* [ABOUT THIS TASK]: Update the records below by replacing every occurrence of "Verpflichtungen" with "Pflichten" and reproducing all other text unchanged.

* [EXTRACTED INFORMATION]:

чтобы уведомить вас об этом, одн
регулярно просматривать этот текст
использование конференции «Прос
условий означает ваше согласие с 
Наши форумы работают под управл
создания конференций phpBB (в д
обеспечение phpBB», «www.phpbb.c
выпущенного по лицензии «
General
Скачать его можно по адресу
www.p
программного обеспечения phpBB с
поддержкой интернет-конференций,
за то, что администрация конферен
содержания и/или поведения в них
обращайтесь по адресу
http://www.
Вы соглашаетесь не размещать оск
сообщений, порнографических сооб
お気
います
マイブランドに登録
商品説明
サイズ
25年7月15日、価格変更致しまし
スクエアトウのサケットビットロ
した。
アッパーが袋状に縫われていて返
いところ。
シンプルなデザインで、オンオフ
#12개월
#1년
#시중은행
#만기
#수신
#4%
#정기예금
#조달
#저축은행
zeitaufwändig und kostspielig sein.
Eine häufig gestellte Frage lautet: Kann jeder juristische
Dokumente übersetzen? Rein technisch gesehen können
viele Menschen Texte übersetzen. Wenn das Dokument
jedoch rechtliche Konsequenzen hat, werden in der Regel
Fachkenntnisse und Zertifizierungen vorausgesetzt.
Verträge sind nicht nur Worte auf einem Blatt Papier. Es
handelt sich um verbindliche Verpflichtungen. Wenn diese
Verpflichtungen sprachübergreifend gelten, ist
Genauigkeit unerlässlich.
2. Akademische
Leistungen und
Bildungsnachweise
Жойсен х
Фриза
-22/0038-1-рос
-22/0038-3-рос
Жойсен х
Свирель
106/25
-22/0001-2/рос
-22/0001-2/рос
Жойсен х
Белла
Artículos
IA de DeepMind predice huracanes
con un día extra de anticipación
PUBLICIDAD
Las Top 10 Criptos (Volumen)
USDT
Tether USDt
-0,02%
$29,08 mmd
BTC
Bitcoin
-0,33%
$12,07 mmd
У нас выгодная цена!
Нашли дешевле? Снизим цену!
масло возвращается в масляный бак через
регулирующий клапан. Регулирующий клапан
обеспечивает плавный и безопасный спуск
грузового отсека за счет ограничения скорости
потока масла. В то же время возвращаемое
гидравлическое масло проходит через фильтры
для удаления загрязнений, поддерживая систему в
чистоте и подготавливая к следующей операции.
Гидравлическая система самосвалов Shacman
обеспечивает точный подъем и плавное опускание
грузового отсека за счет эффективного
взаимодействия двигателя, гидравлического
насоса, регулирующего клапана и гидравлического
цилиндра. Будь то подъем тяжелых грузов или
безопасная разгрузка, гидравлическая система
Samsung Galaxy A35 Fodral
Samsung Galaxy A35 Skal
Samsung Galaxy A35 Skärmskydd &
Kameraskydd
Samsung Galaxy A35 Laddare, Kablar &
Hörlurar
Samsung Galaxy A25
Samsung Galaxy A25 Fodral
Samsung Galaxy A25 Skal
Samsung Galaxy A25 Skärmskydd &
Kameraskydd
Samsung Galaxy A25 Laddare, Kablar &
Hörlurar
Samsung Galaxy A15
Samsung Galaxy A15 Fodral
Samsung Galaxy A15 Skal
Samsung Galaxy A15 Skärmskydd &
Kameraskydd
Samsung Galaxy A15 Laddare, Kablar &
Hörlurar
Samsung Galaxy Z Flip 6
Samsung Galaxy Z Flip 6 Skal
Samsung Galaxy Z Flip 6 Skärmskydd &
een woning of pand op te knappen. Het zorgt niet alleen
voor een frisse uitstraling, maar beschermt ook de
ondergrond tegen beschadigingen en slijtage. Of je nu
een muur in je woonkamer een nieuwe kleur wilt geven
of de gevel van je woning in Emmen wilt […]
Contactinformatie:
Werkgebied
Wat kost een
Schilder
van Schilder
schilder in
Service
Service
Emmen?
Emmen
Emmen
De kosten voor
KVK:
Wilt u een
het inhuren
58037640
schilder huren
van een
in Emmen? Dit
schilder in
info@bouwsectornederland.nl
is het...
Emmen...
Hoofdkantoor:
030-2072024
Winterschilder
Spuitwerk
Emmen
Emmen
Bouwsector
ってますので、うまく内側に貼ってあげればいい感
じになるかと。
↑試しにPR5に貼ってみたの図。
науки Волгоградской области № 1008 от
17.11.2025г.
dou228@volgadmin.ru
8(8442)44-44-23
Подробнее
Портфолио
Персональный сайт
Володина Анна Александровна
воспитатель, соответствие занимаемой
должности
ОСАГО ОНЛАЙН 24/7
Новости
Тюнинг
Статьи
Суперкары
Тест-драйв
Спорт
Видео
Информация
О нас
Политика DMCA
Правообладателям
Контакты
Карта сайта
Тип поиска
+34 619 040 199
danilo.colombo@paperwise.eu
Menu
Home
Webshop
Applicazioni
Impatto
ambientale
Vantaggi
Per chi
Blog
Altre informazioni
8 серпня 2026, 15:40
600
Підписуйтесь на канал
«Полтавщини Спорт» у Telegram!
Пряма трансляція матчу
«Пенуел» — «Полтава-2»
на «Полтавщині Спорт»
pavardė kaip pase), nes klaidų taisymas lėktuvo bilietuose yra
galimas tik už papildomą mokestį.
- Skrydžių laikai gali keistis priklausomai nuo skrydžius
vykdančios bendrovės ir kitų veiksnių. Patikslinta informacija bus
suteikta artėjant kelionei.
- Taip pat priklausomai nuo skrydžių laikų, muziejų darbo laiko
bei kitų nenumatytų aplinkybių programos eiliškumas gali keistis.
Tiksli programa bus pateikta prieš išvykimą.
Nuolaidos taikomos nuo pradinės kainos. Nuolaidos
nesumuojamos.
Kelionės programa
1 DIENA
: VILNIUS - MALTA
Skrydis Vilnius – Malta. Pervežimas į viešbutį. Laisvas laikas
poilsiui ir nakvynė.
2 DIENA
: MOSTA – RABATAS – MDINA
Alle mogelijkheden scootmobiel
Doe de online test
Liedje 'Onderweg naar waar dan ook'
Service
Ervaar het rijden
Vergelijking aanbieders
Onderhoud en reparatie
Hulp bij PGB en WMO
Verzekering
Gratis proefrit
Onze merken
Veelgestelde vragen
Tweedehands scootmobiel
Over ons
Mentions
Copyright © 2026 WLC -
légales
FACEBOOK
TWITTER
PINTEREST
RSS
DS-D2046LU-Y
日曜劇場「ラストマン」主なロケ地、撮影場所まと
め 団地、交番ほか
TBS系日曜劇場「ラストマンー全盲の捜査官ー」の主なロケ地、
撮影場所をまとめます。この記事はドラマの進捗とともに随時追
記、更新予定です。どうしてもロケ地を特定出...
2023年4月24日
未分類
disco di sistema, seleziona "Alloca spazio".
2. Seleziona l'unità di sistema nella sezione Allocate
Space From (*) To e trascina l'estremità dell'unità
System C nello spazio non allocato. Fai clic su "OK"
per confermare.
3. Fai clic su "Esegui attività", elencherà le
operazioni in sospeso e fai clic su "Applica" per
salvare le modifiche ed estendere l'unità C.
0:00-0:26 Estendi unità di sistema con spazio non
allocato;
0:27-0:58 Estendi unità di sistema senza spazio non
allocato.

* [WRITTEN RESPONSE]:
чтобы уведомить вас об этом, одн
регулярно просматривать этот текст
использование конференции «Прос
условий означает ваше согласие с 
Наши форумы работают под управл
создания конференций phpBB (в д
обеспечение phpBB», «www.phpbb.c
выпущенного по лицензии «
General
Скачать его можно по адресу
www.p
программного обеспечения phpBB с
поддержкой интернет-конференций,
за то, что администрация конферен
содержания и/или поведения в них
обращайтесь по адресу
http://www.
Вы соглашаетесь не размещать оск
сообщений, порнографических сооб
お気
います
マイブランドに登録
商品説明
サイズ
25年7月15日、価格変更致しまし
スクエアトウのサケットビットロ
した。
アッパーが袋状に縫われていて返
いところ。
シンプルなデザインで、オンオフ
#12개월
#1년
#시중은행
#만기
#수신
#4%
#정기예금
#조달
#저축은행
zeitaufwändig und kostspielig sein.
Eine häufig gestellte Frage lautet: Kann jeder juristische
Dokumente übersetzen? Rein technisch gesehen können
viele Menschen Texte übersetzen. Wenn das Dokument
jedoch rechtliche Konsequenzen hat, werden in der Regel
Fachkenntnisse und Zertifizierungen vorausgesetzt.
Verträge sind nicht nur Worte auf einem Blatt Papier. Es
handelt sich um verbindliche Pflichten. Wenn diese
Pflichten sprachübergreifend gelten, ist
Genauigkeit unerlässlich.
2. Akademische
Leistungen und
Bildungsnachweise
Жойсен х
Фриза
-22/0038-1-рос
-22/0038-3-рос
Жойсен х
Свирель
106/25
-22/0001-2/рос
-22/0001-2/рос
Жойсен х
Белла
Artículos
IA de DeepMind predice huracanes
con un día extra de anticipación
PUBLICIDAD
Las Top 10 Criptos (Volumen)
USDT
Tether USDt
-0,02%
$29,08 mmd
BTC
Bitcoin
-0,33%
$12,07 mmd
У нас выгодная цена!
Нашли дешевле? Снизим цену!
масло возвращается в масляный бак через
регулирующий клапан. Регулирующий клапан
обеспечивает плавный и безопасный спуск
грузового отсека за счет ограничения скорости
потока масла. В то же время возвращаемое
гидравлическое масло проходит через фильтры
для удаления загрязнений, поддерживая систему в
чистоте и подготавливая к следующей операции.
Гидравлическая система самосвалов Shacman
обеспечивает точный подъем и плавное опускание
грузового отсека за счет эффективного
взаимодействия двигателя, гидравлического
насоса, регулирующего клапана и гидравлического
цилиндра. Будь то подъем тяжелых грузов или
безопасная разгрузка, гидравлическая система
Samsung Galaxy A35 Fodral
Samsung Galaxy A35 Skal
Samsung Galaxy A35 Skärmskydd &
Kameraskydd
Samsung Galaxy A35 Laddare, Kablar &
Hörlurar
Samsung Galaxy A25
Samsung Galaxy A25 Fodral
Samsung Galaxy A25 Skal
Samsung Galaxy A25 Skärmskydd &
Kameraskydd
Samsung Galaxy A25 Laddare, Kablar &
Hörlurar
Samsung Galaxy A15
Samsung Galaxy A15 Fodral
Samsung Galaxy A15 Skal
Samsung Galaxy A15 Skärmskydd &
Kameraskydd
Samsung Galaxy A15 Laddare, Kablar &
Hörlurar
Samsung Galaxy Z Flip 6
Samsung Galaxy Z Flip 6 Skal
Samsung Galaxy Z Flip 6 Skärmskydd &
een woning of pand op te knappen. Het zorgt niet alleen
voor een frisse uitstraling, maar beschermt ook de
ondergrond tegen beschadigingen en slijtage. Of je nu
een muur in je woonkamer een nieuwe kleur wilt geven
of de gevel van je woning in Emmen wilt […]
Contactinformatie:
Werkgebied
Wat kost een
Schilder
van Schilder
schilder in
Service
Service
Emmen?
Emmen
Emmen
De kosten voor
KVK:
Wilt u een
het inhuren
58037640
schilder huren
van een
in Emmen? Dit
schilder in
info@bouwsectornederland.nl
is het...
Emmen...
Hoofdkantoor:
030-2072024
Winterschilder
Spuitwerk
Emmen
Emmen
Bouwsector
ってますので、うまく内側に貼ってあげればいい感
じになるかと。
↑試しにPR5に貼ってみたの図。
науки Волгоградской области № 1008 от
17.11.2025г.
dou228@volgadmin.ru
8(8442)44-44-23
Подробнее
Портфолио
Персональный сайт
Володина Анна Александровна
воспитатель, соответствие занимаемой
должности
ОСАГО ОНЛАЙН 24/7
Новости
Тюнинг
Статьи
Суперкары
Тест-драйв
Спорт
Видео
Информация
О нас
Политика DMCA
Правообладателям
Контакты
Карта сайта
Тип поиска
+34 619 040 199
danilo.colombo@paperwise.eu
Menu
Home
Webshop
Applicazioni
Impatto
ambientale
Vantaggi
Per chi
Blog
Altre informazioni
8 серпня 2026, 15:40
600
Підписуйтесь на канал
«Полтавщини Спорт» у Telegram!
Пряма трансляція матчу
«Пенуел» — «Полтава-2»
на «Полтавщині Спорт»
pavardė kaip pase), nes klaidų taisymas lėktuvo bilietuose yra
galimas tik už papildomą mokestį.
- Skrydžių laikai gali keistis priklausomai nuo skrydžius
vykdančios bendrovės ir kitų veiksnių. Patikslinta informacija bus
suteikta artėjant kelionei.
- Taip pat priklausomai nuo skrydžių laikų, muziejų darbo laiko
bei kitų nenumatytų aplinkybių programos eiliškumas gali keistis.
Tiksli programa bus pateikta prieš išvykimą.
Nuolaidos taikomos nuo pradinės kainos. Nuolaidos
nesumuojamos.
Kelionės programa
1 DIENA
: VILNIUS - MALTA
Skrydis Vilnius – Malta. Pervežimas į viešbutį. Laisvas laikas
poilsiui ir nakvynė.
2 DIENA
: MOSTA – RABATAS – MDINA
Alle mogelijkheden scootmobiel
Doe de online test
Liedje 'Onderweg naar waar dan ook'
Service
Ervaar het rijden
Vergelijking aanbieders
Onderhoud en reparatie
Hulp bij PGB en WMO
Verzekering
Gratis proefrit
Onze merken
Veelgestelde vragen
Tweedehands scootmobiel
Over ons
Mentions
Copyright © 2026 WLC -
légales
FACEBOOK
TWITTER
PINTEREST
RSS
DS-D2046LU-Y
日曜劇場「ラストマン」主なロケ地、撮影場所まと
め 団地、交番ほか
TBS系日曜劇場「ラストマンー全盲の捜査官ー」の主なロケ地、
撮影場所をまとめます。この記事はドラマの進捗とともに随時追
記、更新予定です。どうしてもロケ地を特定出...
2023年4月24日
未分類
disco di sistema, seleziona "Alloca spazio".
2. Seleziona l'unità di sistema nella sezione Allocate
Space From (*) To e trascina l'estremità dell'unità
System C nello spazio non allocato. Fai clic su "OK"
per confermare.
3. Fai clic su "Esegui attività", elencherà le
operazioni in sospeso e fai clic su "Applica" per
salvare le modifiche ed estendere l'unità C.
0:00-0:26 Estendi unità di sistema con spazio non
allocato;
0:27-0:58 Estendi unità di sistema senza spazio non
allocato.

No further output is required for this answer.